- **YOUR TASK**:
Among the entries, which lines carry the string "Lanza"? Copy each of them.

- **SOURCE RECORDS**:
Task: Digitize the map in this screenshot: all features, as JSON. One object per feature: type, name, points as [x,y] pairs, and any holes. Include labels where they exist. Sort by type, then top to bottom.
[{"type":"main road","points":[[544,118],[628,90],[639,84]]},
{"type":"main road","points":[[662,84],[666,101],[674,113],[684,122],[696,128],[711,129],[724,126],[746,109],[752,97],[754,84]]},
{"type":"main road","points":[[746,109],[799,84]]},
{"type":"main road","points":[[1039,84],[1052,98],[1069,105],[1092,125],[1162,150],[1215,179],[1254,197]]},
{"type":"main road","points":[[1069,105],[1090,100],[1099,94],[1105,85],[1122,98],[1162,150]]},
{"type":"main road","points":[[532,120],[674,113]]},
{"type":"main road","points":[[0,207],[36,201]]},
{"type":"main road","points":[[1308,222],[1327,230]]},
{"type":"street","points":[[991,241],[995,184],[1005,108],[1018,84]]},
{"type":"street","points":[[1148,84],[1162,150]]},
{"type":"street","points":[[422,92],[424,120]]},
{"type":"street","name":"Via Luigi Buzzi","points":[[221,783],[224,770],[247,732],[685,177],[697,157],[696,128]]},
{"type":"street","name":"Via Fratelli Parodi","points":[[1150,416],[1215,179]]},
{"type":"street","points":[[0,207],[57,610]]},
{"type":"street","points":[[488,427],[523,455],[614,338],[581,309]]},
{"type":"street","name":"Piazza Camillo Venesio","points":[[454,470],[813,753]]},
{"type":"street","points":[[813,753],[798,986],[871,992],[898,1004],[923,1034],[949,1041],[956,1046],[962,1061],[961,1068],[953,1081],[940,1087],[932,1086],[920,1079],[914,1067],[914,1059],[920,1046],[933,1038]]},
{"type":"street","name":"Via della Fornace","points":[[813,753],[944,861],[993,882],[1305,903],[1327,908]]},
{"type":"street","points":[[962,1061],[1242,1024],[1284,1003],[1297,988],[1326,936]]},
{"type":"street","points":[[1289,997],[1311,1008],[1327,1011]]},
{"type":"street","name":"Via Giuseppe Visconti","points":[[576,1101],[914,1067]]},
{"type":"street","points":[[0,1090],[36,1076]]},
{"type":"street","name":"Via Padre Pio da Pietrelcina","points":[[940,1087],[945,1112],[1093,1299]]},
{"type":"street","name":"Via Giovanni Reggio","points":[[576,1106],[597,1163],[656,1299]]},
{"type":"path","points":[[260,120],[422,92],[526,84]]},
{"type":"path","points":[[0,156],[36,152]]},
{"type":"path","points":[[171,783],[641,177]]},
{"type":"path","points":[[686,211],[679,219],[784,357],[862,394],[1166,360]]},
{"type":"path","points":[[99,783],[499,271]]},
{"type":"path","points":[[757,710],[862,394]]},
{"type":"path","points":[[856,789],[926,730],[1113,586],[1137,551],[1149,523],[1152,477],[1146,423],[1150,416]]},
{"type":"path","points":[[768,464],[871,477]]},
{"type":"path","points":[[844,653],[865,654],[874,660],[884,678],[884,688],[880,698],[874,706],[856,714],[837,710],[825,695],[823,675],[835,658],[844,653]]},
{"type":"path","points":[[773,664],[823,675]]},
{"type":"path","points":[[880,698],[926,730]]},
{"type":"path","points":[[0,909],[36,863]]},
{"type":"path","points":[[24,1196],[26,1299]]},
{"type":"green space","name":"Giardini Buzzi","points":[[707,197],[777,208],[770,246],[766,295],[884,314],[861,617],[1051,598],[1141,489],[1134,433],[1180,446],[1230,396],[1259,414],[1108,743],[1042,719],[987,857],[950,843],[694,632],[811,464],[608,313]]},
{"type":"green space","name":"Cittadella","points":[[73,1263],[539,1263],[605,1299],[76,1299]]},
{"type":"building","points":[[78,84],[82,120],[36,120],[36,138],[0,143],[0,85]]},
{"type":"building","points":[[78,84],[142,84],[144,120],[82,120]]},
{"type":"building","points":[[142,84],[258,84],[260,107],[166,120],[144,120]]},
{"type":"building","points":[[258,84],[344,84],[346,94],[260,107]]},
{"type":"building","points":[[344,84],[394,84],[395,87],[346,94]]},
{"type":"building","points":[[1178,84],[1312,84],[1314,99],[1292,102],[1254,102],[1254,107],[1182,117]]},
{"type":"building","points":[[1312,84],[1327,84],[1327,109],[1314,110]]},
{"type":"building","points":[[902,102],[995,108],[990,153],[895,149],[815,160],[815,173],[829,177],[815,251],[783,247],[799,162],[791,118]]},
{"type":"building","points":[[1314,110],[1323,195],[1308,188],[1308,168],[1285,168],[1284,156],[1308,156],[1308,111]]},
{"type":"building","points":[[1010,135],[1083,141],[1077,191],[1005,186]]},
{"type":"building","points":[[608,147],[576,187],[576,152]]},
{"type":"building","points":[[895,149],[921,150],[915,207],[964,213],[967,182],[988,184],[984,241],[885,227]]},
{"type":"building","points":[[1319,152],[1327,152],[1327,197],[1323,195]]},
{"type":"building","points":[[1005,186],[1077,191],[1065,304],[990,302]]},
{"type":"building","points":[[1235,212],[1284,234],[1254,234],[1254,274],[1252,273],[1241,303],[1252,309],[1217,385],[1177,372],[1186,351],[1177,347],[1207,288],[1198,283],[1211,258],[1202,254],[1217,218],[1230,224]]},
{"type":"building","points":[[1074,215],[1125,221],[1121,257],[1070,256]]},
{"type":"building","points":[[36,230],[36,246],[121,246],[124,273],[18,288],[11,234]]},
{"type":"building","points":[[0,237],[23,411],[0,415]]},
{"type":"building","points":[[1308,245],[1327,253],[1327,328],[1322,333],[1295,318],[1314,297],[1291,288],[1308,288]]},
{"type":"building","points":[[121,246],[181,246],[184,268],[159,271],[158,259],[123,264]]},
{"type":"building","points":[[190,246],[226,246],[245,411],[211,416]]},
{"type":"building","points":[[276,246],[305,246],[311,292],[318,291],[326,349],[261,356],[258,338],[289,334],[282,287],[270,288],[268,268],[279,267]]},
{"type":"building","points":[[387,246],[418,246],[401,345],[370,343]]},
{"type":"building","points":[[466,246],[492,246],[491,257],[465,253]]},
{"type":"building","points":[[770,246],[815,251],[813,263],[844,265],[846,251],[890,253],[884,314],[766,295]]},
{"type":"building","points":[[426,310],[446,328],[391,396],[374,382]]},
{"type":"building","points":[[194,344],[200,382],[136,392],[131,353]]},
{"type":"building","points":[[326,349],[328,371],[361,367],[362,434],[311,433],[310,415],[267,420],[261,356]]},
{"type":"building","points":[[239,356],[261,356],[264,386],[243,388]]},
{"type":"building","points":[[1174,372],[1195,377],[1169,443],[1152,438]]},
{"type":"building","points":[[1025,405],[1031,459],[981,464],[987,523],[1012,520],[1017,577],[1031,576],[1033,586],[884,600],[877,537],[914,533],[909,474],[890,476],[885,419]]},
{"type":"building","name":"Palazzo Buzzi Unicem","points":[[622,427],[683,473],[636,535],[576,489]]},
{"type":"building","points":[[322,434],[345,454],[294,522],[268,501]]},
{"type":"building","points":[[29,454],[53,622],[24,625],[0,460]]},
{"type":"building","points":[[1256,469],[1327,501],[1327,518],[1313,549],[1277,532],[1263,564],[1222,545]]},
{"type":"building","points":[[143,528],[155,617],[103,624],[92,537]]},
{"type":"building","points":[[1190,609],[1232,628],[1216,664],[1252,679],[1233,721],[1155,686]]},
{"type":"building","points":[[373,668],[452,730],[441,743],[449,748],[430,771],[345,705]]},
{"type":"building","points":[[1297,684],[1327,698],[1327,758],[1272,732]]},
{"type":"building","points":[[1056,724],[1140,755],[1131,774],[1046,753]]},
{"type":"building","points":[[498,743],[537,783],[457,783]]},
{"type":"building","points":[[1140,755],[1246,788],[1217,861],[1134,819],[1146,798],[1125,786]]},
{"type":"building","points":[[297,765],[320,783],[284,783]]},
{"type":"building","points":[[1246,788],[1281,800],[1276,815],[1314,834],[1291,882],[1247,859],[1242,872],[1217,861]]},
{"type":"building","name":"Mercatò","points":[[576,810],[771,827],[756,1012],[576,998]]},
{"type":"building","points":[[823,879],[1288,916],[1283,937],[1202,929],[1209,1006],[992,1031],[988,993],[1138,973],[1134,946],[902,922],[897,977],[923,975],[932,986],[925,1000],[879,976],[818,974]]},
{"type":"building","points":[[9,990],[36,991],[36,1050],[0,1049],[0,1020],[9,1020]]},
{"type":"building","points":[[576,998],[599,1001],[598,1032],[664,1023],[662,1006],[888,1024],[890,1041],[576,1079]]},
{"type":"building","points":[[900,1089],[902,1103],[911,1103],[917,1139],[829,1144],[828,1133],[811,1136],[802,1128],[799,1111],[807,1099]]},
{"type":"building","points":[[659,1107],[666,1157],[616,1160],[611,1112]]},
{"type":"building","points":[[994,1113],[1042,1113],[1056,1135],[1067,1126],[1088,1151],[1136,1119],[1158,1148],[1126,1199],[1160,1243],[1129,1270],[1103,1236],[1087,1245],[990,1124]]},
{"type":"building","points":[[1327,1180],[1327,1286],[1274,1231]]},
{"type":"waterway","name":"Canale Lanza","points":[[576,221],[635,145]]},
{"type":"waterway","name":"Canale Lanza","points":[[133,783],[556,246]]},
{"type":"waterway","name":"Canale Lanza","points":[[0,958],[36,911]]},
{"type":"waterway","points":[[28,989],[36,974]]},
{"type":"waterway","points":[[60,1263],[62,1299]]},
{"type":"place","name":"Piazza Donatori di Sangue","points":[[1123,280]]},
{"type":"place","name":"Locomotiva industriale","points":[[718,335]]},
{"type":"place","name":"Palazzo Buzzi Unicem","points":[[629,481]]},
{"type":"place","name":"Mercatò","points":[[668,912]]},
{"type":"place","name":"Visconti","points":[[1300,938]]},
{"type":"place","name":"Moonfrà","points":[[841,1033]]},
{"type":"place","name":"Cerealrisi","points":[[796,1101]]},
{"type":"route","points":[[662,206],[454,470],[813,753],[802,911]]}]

- **ANSWER TO THIS PROBLEM**:
{"type":"waterway","name":"Canale Lanza","points":[[576,221],[635,145]]},
{"type":"waterway","name":"Canale Lanza","points":[[133,783],[556,246]]},
{"type":"waterway","name":"Canale Lanza","points":[[0,958],[36,911]]},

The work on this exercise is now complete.